City Limits. Paul E. Peterson, The University of Chicago Press, 1981, 268 pages.
S’il faut en croire les discours de plus en plus courants, les administrations municipales auront dans l’avenir (et ont déjà maintenant, parfois) des responsabilités qui ne cessent de s’accumuler. En plus des responsabilités de base, comme le contrôle de l’urbanisme, les inspections réglementaires, l’hygiène publique et la voirie, il faut en plus s’assurer maintenant d’avoir un environnement urbain résilient et préparer des contingences afin de faire face aux changements climatiques. Les administrations municipales doivent de plus se charger de ces responsabilités avec comme presque unique source de revenus la taxe foncière (et quelques miettes en frais de service). De plus, toujours en assurant de boucler le budget annuel sans faire de déficit. L’emprunt est aussi soumis à des paramètres stricts. Sur le plan de la gouvernance, les municipalités ne sont pas vraiment des gouvernements, autant dans leurs organisations que sur le plan de leurs statuts constitutionnels (c’est d’ailleurs la raison qu’il est plus exact de parler « d’administration municipale »). Comme les fusions au Québec (ou « l’amalgamation » de Toronto) l’ont bien démontré, il y a à peine une vingtaine d’années, les cités et villes de nos provinces ont bien peu de latitude, si un matin le gouvernement provincial décide de les encadrer autrement ou même de les rayer de la carte.

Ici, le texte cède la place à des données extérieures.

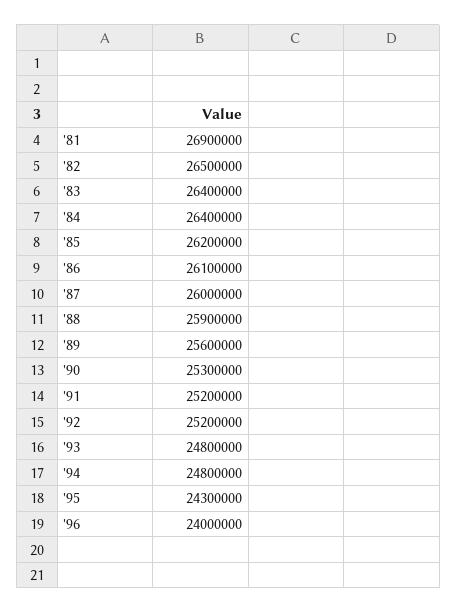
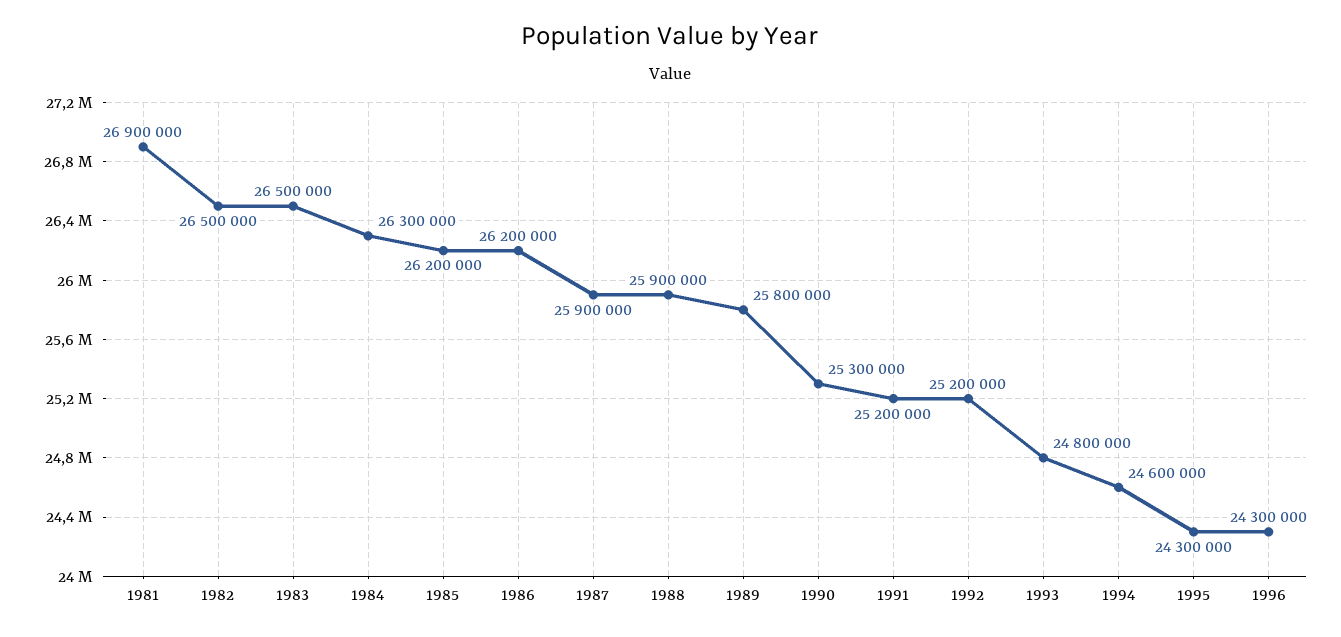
  {
    "'81": 26900000,
    "'82": 26500000,
-   "'83": 26400000,
+   "'83": 26500000,
-   "'84": 26400000,
+   "'84": 26300000,
    "'85": 26200000,
-   "'86": 26100000,
+   "'86": 26200000,
-   "'87": 26000000,
+   "'87": 25900000,
    "'88": 25900000,
-   "'89": 25600000,
+   "'89": 25800000,
    "'90": 25300000,
    "'91": 25200000,
    "'92": 25200000,
    "'93": 24800000,
-   "'94": 24800000,
+   "'94": 24600000,
    "'95": 24300000,
-   "'96": 24000000
+   "'96": 24300000
  }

City Limits est écrit pour un contexte et un cadre spatio-temporel bien différents du nôtre, soit les États-Unis du début des années 1980. Les évènements (parfois traumatiques) de la fin des années 1960 étaient encore frais dans les mémoires. On pense aux émeutes raciales, au phénomène du « white flight », l’implantation des programmes découlant de la « Great Society », comme la « War on poverty » et la législation du Civil Rights Act, tous voté par le Congrès grâce à la persistance du président Lyndon. B. Johnson. Ce sont toutes là autant de mesures aux répercussions alors très contestées. Aussi, en 1975, le moment « Ford to City: Drop Dead » sera exploité autant par ceux qui y voyaient l’exemple de la déchéance urbaine (à droite), que par ceux qui espéraient ainsi (au centre et à gauche) recentrer les politiques sur une ville intrinsèquement riche en humanité et en ressources matérielles.

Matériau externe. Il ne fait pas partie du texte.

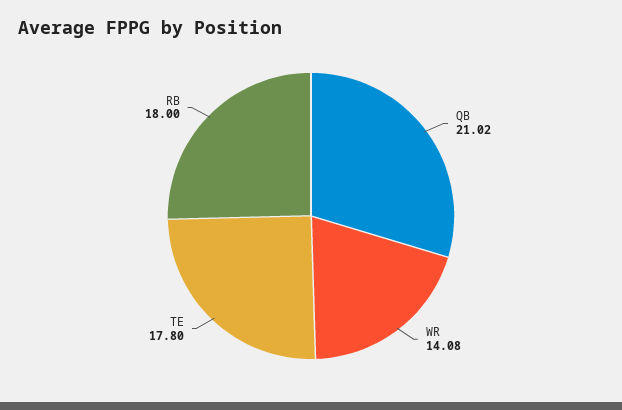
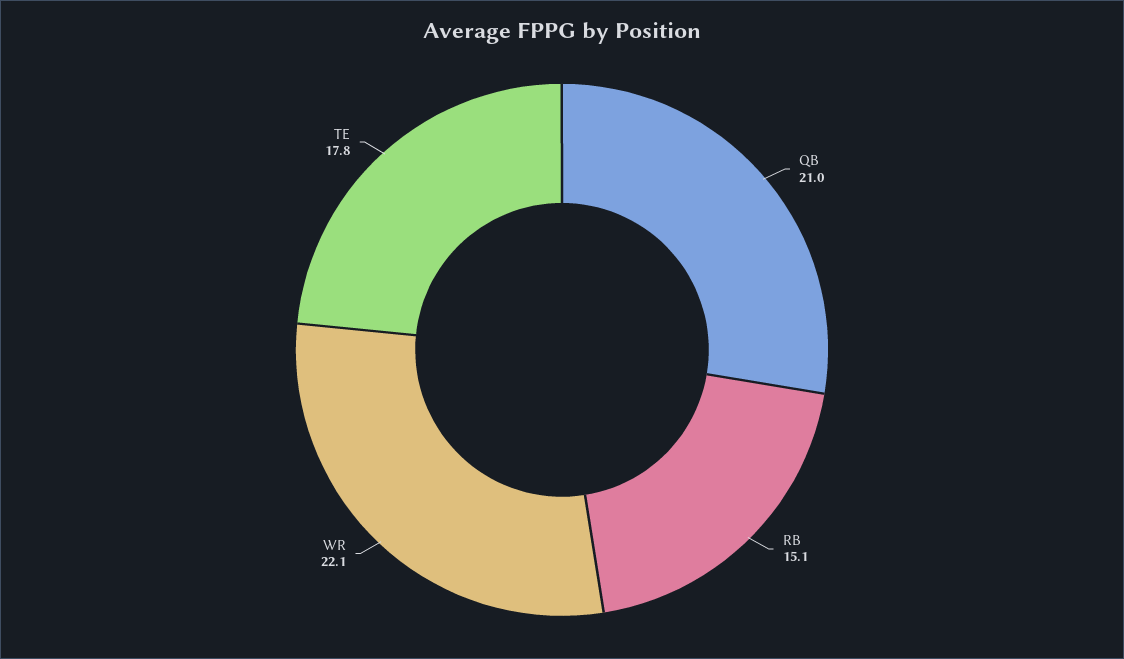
  {
    "QB": 21.02,
-   "WR": 14.08,
+   "WR": 22.1,
    "TE": 17.8,
-   "RB": 18
+   "RB": 15.1
  }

Sur les traces de City Limits
On pourrait donc penser que dans ce contexte si particulier, un lecteur canadien qui cherche à mieux comprendre ses « administrations » municipales n’y trouverait pas vraiment son compte. Mais l’approche de M. Paul E. Peterson, qui ce concentre sur les possibilités limites et les politiques communes que peuvent exercer de façon réaliste les administrations municipales, capture de façon assez universelle la nature et les limites de ce niveau de pouvoir dans une enceinte politique de type « fédéré », comme le Canada. Ainsi même si l’analyse contextuelle de l’auteur repose sur des données et des statistiques d’un autre pays (quoique toujours nord-américain) et d’une autre époque (certaines ont maintenant plus de soixante ans !), cela ne semble pas invalider les caractérisations sur le plan des « politiques urbaines » et de la « politique urbaine ». En tenant compte des ajustements inévitables qu’il faut assumer entre nos deux pays, la lecture en trois « limites » du possible des politiques urbaines, soit le développement (le « boosterism »), les « allocations » (les services de base d’une municipalité) et la redistribution (les services « sociaux » d’une ville), présentés en ordre croissant de difficulté, semble faire le tour des capacités consensuelles limites de la politique municipale.
Là où le livre et son propos montrent vraiment leurs âges est sur la question du diagnostique des conséquences réelles des politiques qui visaient à réduire, limité drastiquement ou même effacer toute trace de « redistribution ». Loin d’être des freins à la création de la richesse collective (l’auteur pose ce constat comme une loi immuable), il est maintenant plus facilement reconnu qu’une redistribution éclairée est à la racine d’une cité créatrice de richesse. Un ouvrage récent comme The Sum of Us d’Heather McGhee illustre à quel point tout le monde perd quand cet aspect est négligé, surtout en contexte urbain.
Un autre problème avec un ouvrage publié en 1981 est que la vaste majorité des références sont maintenant inaccessibles ou sans objet. Mais il y en a deux qui vont mériter de se retrouver sur ma liste : Lonely Crowd, de David Riesman et de Richard Hofstadter, The Age of Reform, qui se trouvera justement à être commenté la semaine prochaine.